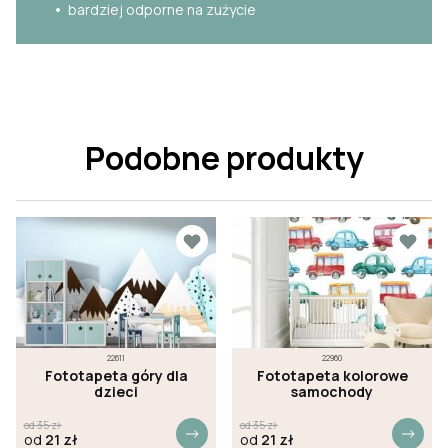
bardziej odporne na zużycie
Podobne produkty
22611
22960
Fototapeta góry dla
Fototapeta kolorowe
dzieci
samochody
od
35
zł
od
35
zł
od
21
zł
od
21
zł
========================
WORK REQUIRED >> Reproduce every line of text from the records above, word for word and in the same order, leaving out the pictures.

SOLVED EXERCISE >>
bardziej odporne na zużycie
Podobne produkty
22611
22960
Fototapeta góry dla
Fototapeta kolorowe
dzieci
samochody
od
35
zł
od
35
zł
od
21
zł
od
21
zł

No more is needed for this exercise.